We study spatially discretized versions of a class of one-dimensional, nonequilibrium, conserved growth equations for both nonconserved and conserved noise using numerical integration. An atomistic version of these growth equations is also studied using stochastic simulation. The models with nonconserved noise are found to exhibit mound formation and power-law coarsening with slope selection for a range of values of the model parameters. Unlike previously proposed models of mound formation, the Ehrlich-Schwoebel step-edge barrier, usually modeled as a linear instability in growth equations, is absent in our models. Mound formation in our models occurs due to a nonlinear instability in which the height (depth) of spontaneously generated pillars (grooves) increases rapidly if the initial height (depth) is sufficiently large. When this instability is controlled by the introduction of a nonlinear control function, the system exhibits a first-order dynamical phase transition from a rough self-affine phase to a mounded one as the value of the parameter that measures the effectiveness of control is decreased. We define an "order parameter" that may be used to distinguish between these two phases.
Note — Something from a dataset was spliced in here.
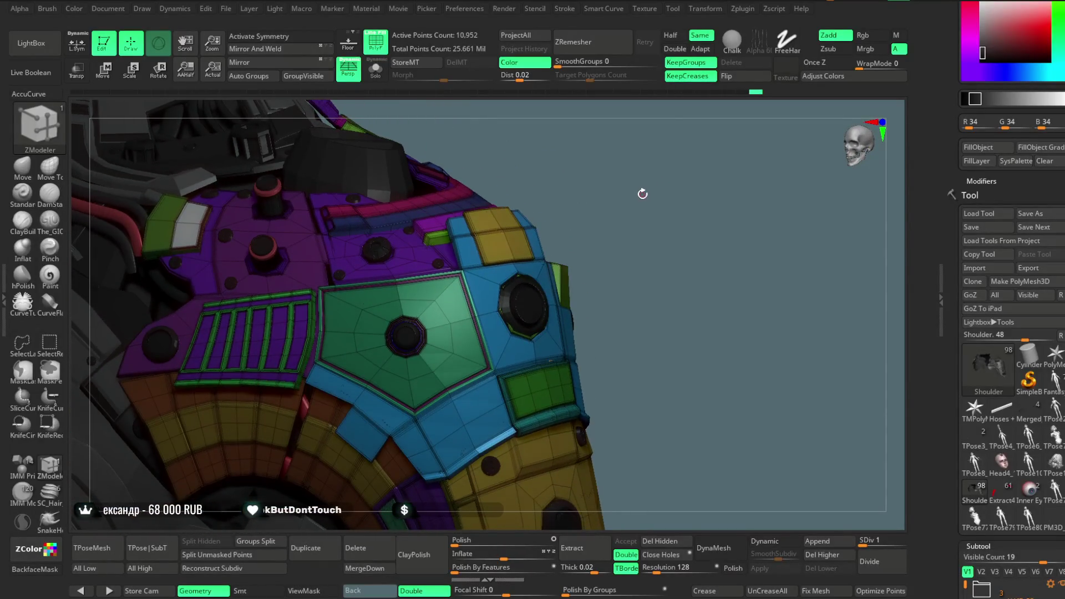
{"action": "left_click", "coordinate": [376, 42]}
In the mounded phase, the system exhibits power-law coarsening of the mounds in which a selected slope is retained at all times. The coarsening exponents for the spatially discretized continuum equation and the atomistic model are found to be different. An explanation of this difference is proposed and verified by simulations. In the spatially discretized growth equation with conserved noise, we find the curious result that the kinetically rough and mounded phases are both locally stable in a region of parameter space. In this region, the initial configuration of the system determines its steady-state behavior.